How to define dimensions in fviz_cluster with PAM data?


I have a data frame which is divded as samples in rows and variables in columns

Upon doing a PCA:

   df.pca <- PCA(df, graph = FALSE, ncp = Inf)
   df.coord <- data.frame(df.pca$ind$coord)

and then k-means on my PCA data:

   df.kmeans = kmeans(df.coord, 3, nstart = 25) 

and to visualize cluster formation:

   fviz.cluster(object = df.kmeans, data = df.pca)

I get a nice graph with the correct dimensions (dim1 75% and dim 2 12% for my data, calculated by PCA).

But if I do the exact same thing with k-medoid algorithm (PAM):

   df.pca <- PCA(df, graph = FALSE, ncp = Inf)
   df.coord <- data.frame(flies.todos.pca$ind$coord)
   df.pam = pam(df.coord, 3, nstart = 25)  

   fviz.cluster(object = df.pam, data = df.pca)

I get incorrect dimensions (dim1 3.4%, dim 2 3.4%) with the exact same data.

How can I define the dimensions to those of PCA?

I tried:

    fviz.cluster(object = df.pam, data = df.coord)
    fviz.cluster(object = df.pam, data = df)

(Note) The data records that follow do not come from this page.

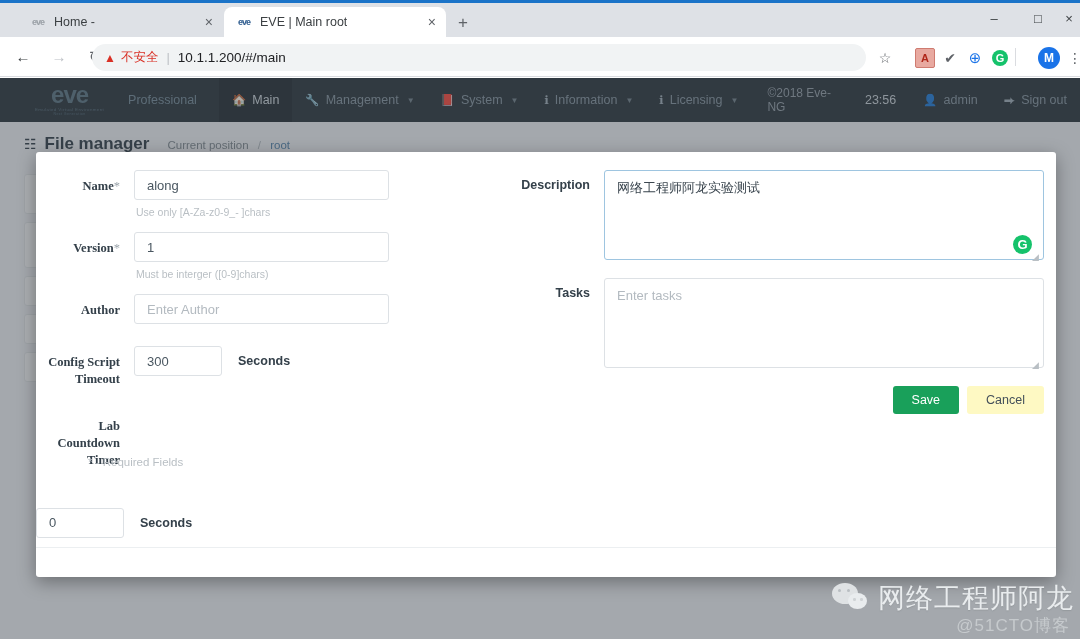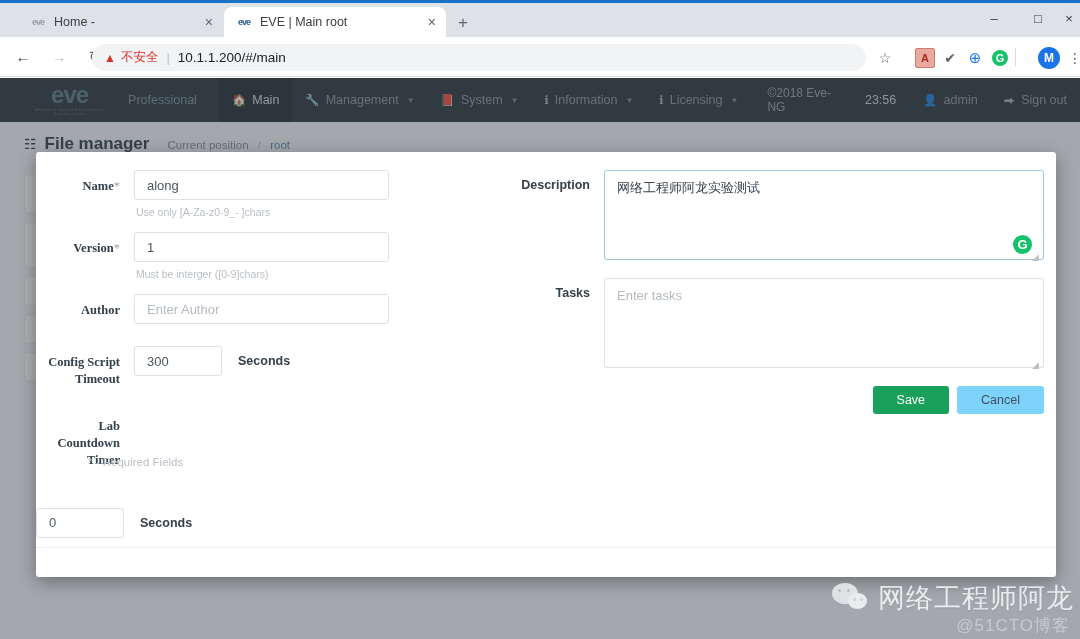--- a/index.html
+++ b/index.html
@@ -201,7 +201,7 @@
     color:#b9bfc4; font-size:9px; line-height:9px; overflow:hidden;
   }
   .btnrow { display:flex; justify-content:flex-end; gap:8px; width:538px; margin-top:14px; }
-  .btn { height:28px; padding:0 24px; font-size:12.5px; border:none; border-radius:3px;
+  .btn { height:28px; padding:0 19px; font-size:12.5px; border:none; border-radius:3px;
          font-family:"Liberation Sans","DejaVu Sans",sans-serif; }
   .btn-save { background:#19a05a; color:#fff; }
   .btn-cancel { background:#7dd3fc; color:#44505a; }

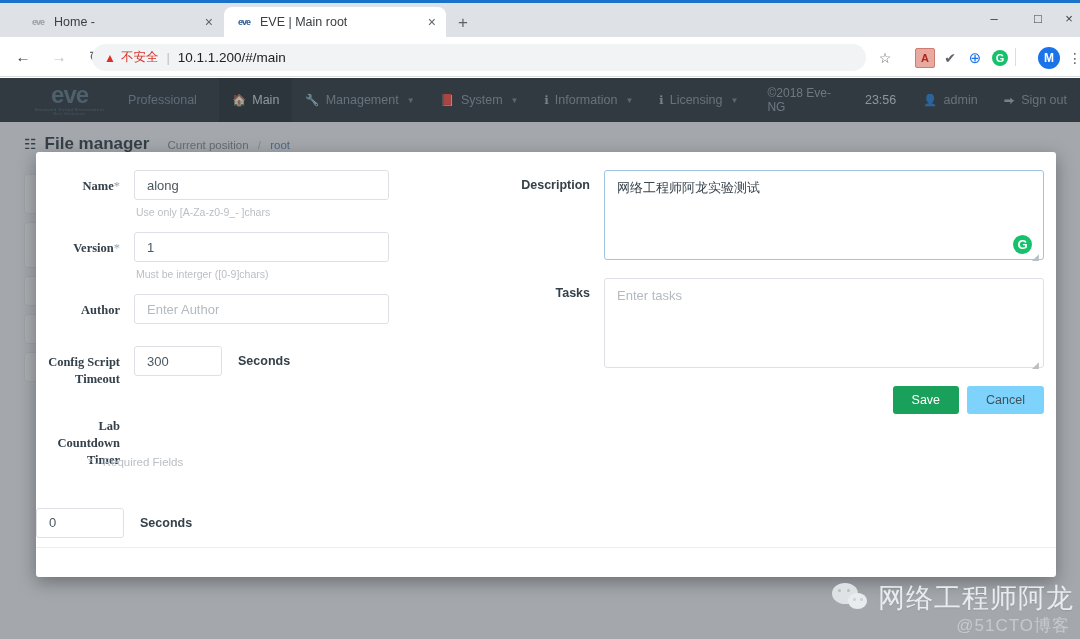--- a/index.html
+++ b/index.html
@@ -204,7 +204,7 @@
   .btn { height:28px; padding:0 19px; font-size:12.5px; border:none; border-radius:3px;
          font-family:"Liberation Sans","DejaVu Sans",sans-serif; }
   .btn-save { background:#19a05a; color:#fff; }
-  .btn-cancel { background:#7dd3fc; color:#44505a; }
+  .btn-cancel { background:#fef9c3; color:#44505a; }
 
   .reqnote { position:absolute; left:52px; bottom:14px; font-size:11.5px; color:#b9bfc4; }
   .modal-foot { position:absolute; left:0; bottom:0; width:1020px; height:30px;

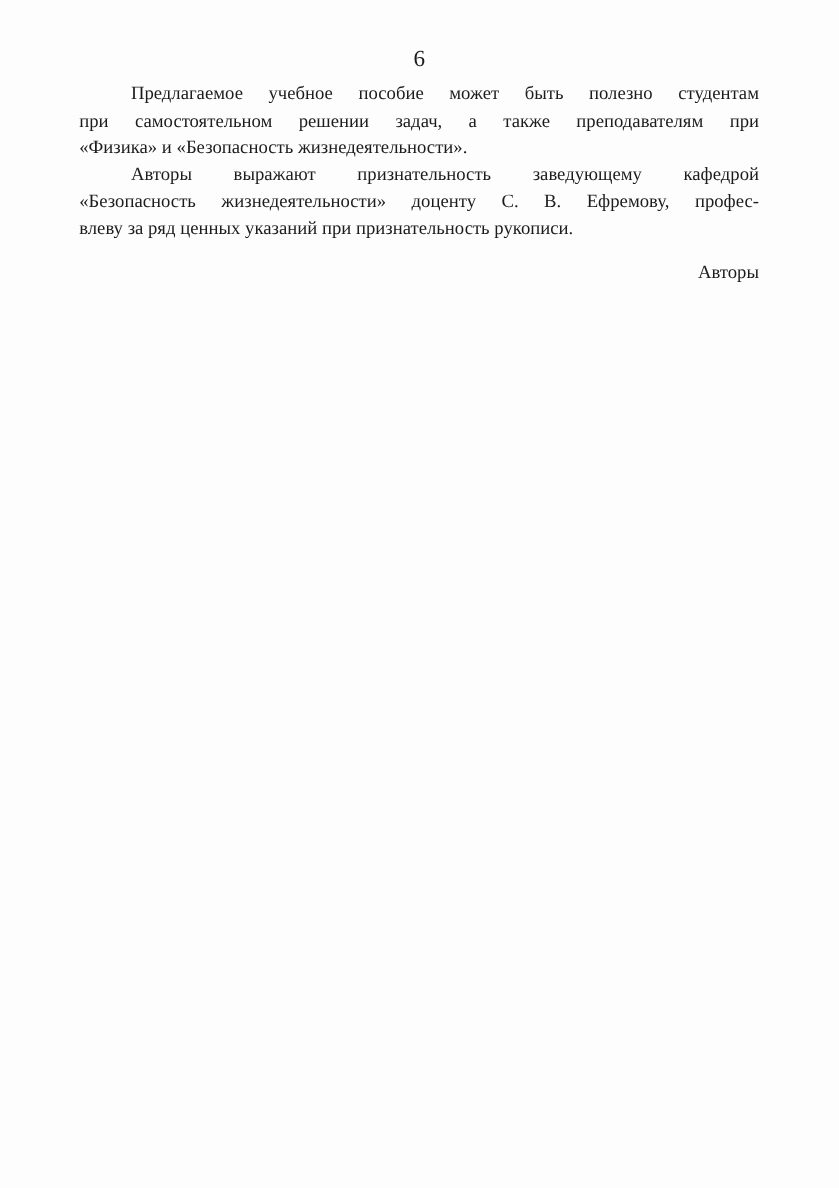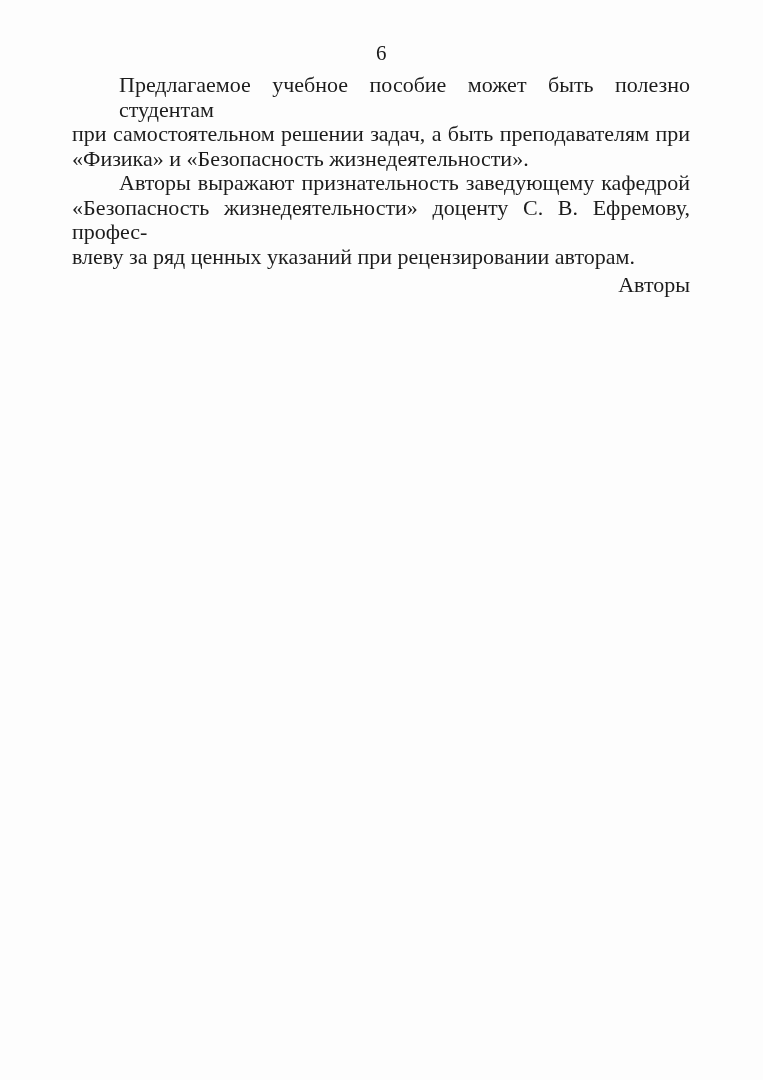--- a/index.html
+++ b/index.html
@@ -37,7 +37,7 @@
     left: 72px;
     top: 73px;
     width: 618px;
-    font-size: 22px;
+    font-size: 17px;
     line-height: 24.5px;
   }
   .para {

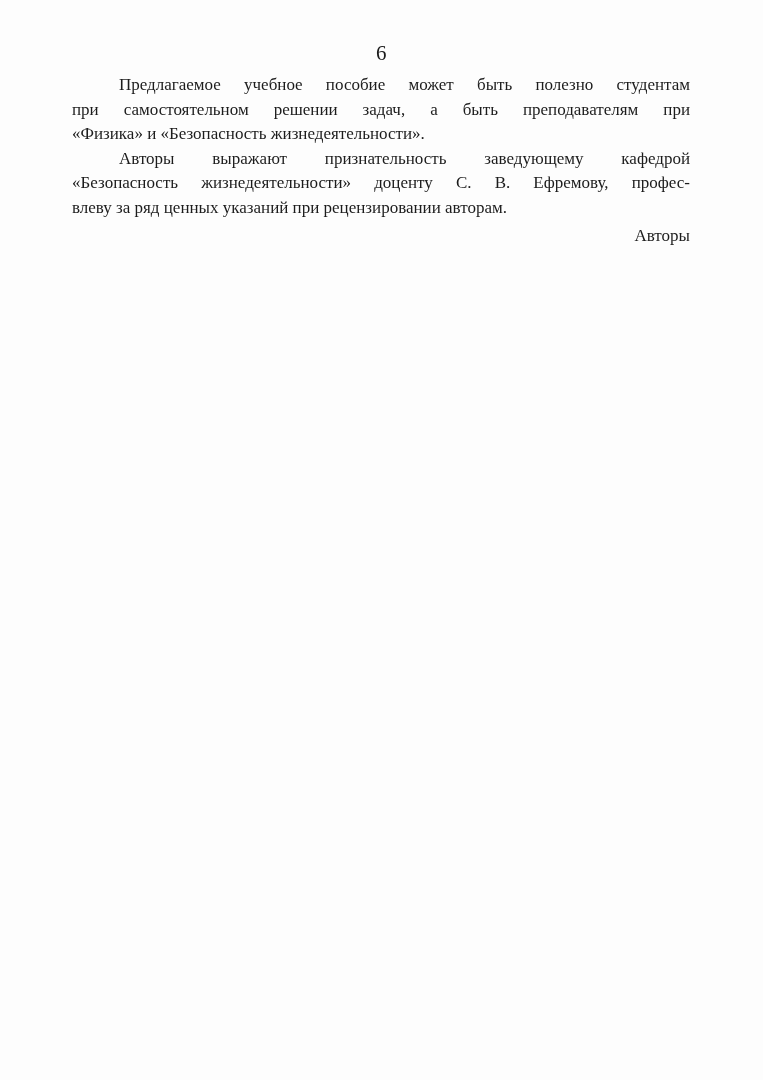--- a/index.html
+++ b/index.html
@@ -76,7 +76,7 @@
 
     <div class="para">
       <div class="line just first">Предлагаемое учебное пособие может быть полезно студентам</div>
-      <div class="line just">при самостоятельном решении задач, а быть преподавателям при</div>
+      <div class="line just">при самостоятельном решении задач, а также преподавателям при</div>
       <div class="line last">«Физика» и «Безопасность жизнедеятельности».</div>
     </div>
 

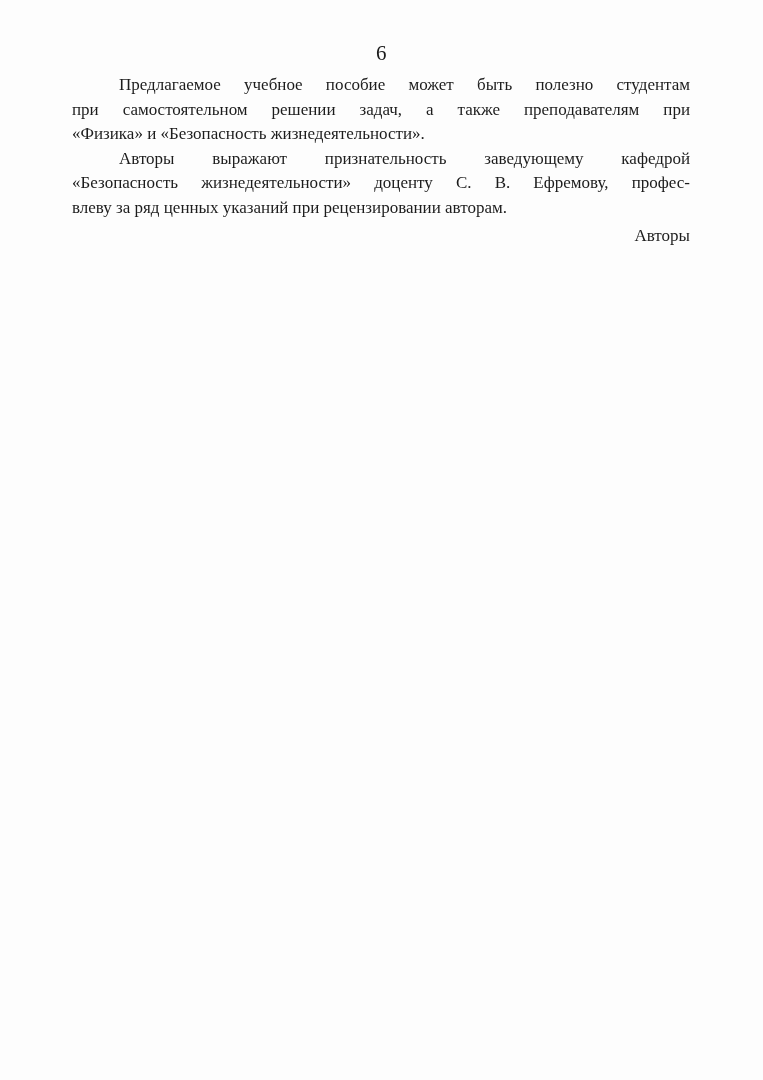--- a/index.html
+++ b/index.html
@@ -83,7 +83,7 @@
     <div class="para">
       <div class="line just first">Авторы выражают признательность заведующему кафедрой</div>
       <div class="line just">«Безопасность жизнедеятельности» доценту С. В. Ефремову, профес-</div>
-      <div class="line last">влеву за ряд ценных указаний при рецензировании авторам.</div>
+      <div class="line last">влеву за ряд ценных указаний при признательность рукописи.</div>
     </div>
 
     <div class="signature">Авторы</div>

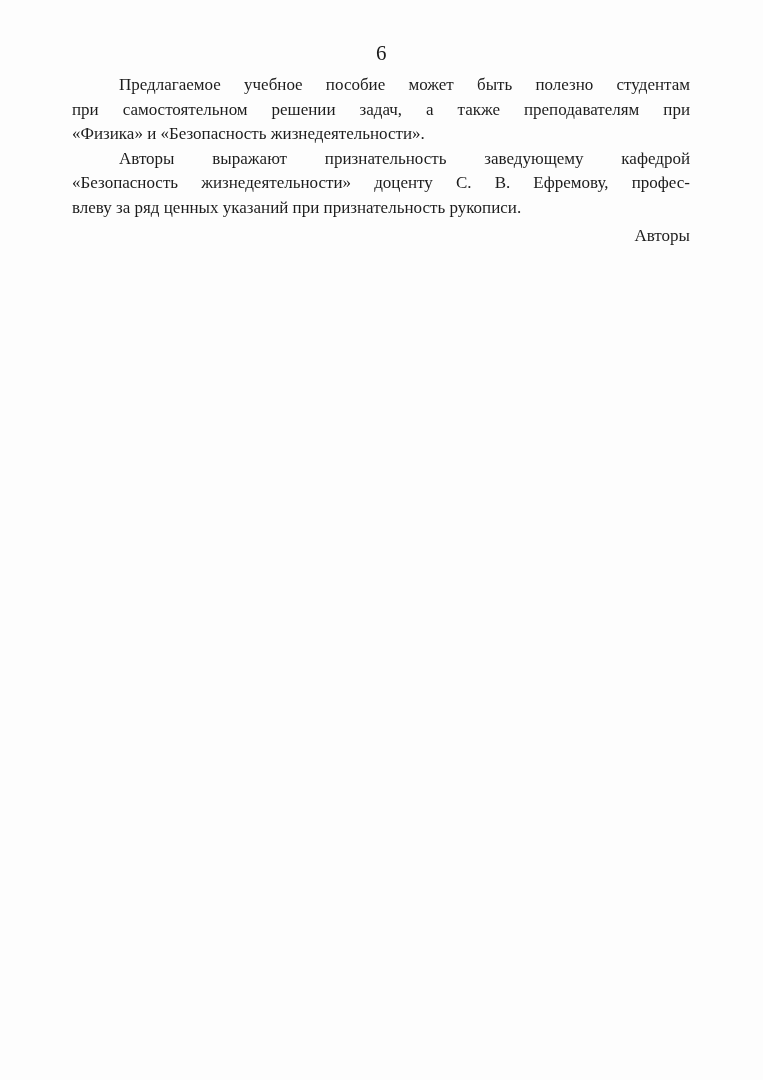--- a/index.html
+++ b/index.html
@@ -61,7 +61,7 @@
   }
   .signature {
     display: block;
-    margin-top: 4px;
+    margin-top: 16px;
     text-align: right;
   }
 </style>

with no success, I always get 3.4% dimensions which are not even close to PCA values


Solution

  • Well, after simple exploring I already know the answer. For pam() function, a PCA is always done automatically. So basically I was doing a PCA on PCA data, which makes no sense at all. If you are going to use pam(), or any other algorithm for clustering, check if PCA is done automatically!